Gail Porter says that the Prince of Wales “definitely wants to get behind and help” those who are going through homelessness.
The former children’s TV presenter spoke to William about her own experience of not being able to afford to live in her own home for the ITV1 and ITVX documentary Prince William: We Can End Homelessness, which continues airing on Thursday at 9pm.
She told ITV’s Lorraine show that she had felt a “bit too embarrassed to talk about it all and it kind of caught up with me”, before she felt comfortable in recent years to be an advocate for homelessness and be outspoken about what she went through.
Scottish TV personality Porter said: “It was just nice to know that he (William) just definitely wants to get behind and help.”
Porter compared her experience to being a “hidden homeless person” as she couch-surfed at friends’ places while in the limelight when worked “dried up”, and said the issue is unlikely to be resolved but can be helped.
She said: “I think you know it’s not going to end, (this campaign) it’s not out to end it, but it’s to get people to be aware of it and to make it so it doesn’t last for a long time.
“So if someone’s homeless they get the help that they need, and we can progress, as opposed to just saying,’Oh, it’s all going to end in five years’, because you can’t just do that in five years.
“I just hope that people get involved and understand what goes on in other people’s lives, and just be aware that people are homeless or they’re hidden homeless.”

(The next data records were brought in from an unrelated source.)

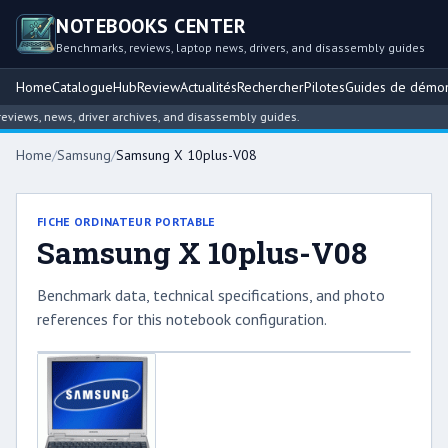
NOTEBOOKS CENTER
Benchmarks, reviews, laptop news, drivers, and disassembly guides
Home
Catalogue
Hub
Review
Actualités
Rechercher
Pilotes
Guides de démo
iews, news, driver archives, and disassembly guides.
Home
/
Samsung
/
Samsung X 10plus-V08
FICHE ORDINATEUR PORTABLE
Samsung X 10plus-V08
Benchmark data, technical specifications, and photo
references for this notebook configuration.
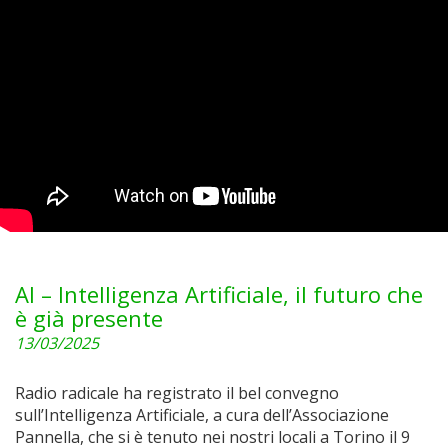
AI – Intelligenza Artificiale, il futuro che
è già presente
13/03/2025
Radio radicale ha registrato il bel convegno
sull’Intelligenza Artificiale, a cura dell’Associazione
Pannella, che si è tenuto nei nostri locali a Torino il 9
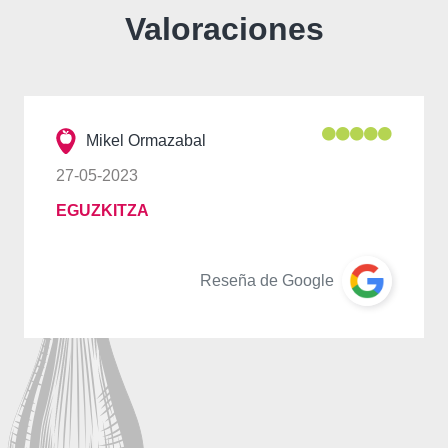
Valoraciones
Mikel Ormazabal
27-05-2023
EGUZKITZA
Reseña de Google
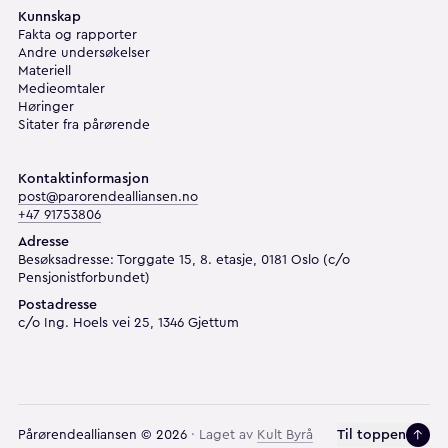
Kunnskap
Fakta og rapporter
Andre undersøkelser
Materiell
Medieomtaler
Høringer
Sitater fra pårørende
Kontaktinformasjon
post@parorendealliansen.no
+47 91753806
Adresse
Besøksadresse: Torggate 15, 8. etasje, 0181 Oslo (c/o
Pensjonistforbundet)
Postadresse
c/o Ing. Hoels vei 25, 1346 Gjettum
Til toppen
Pårørendealliansen
©
2026
· Laget av
Kult Byrå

The Prince of Wales launched his five-year Homewards initiative last year that aims to tackle all forms of homelessness, which “touches the lives of far too many people”.
Porter, an advocate for Homewards, also recalled she spent a night on a bench at London’s Hampstead Heath during one challenging moment.
She said: “I was just going through a difficult time. I’d lost my hair. Work wasn’t really coming in, bills were going out, and it just (was) one of those things. It’s weird that now that I’ll get to talk about it, they can happen to anybody.
“I never expected in a million years that that would happen to me. ”
Porter was first diagnosed with alopecia in 2005 and has advocated for mental health as well.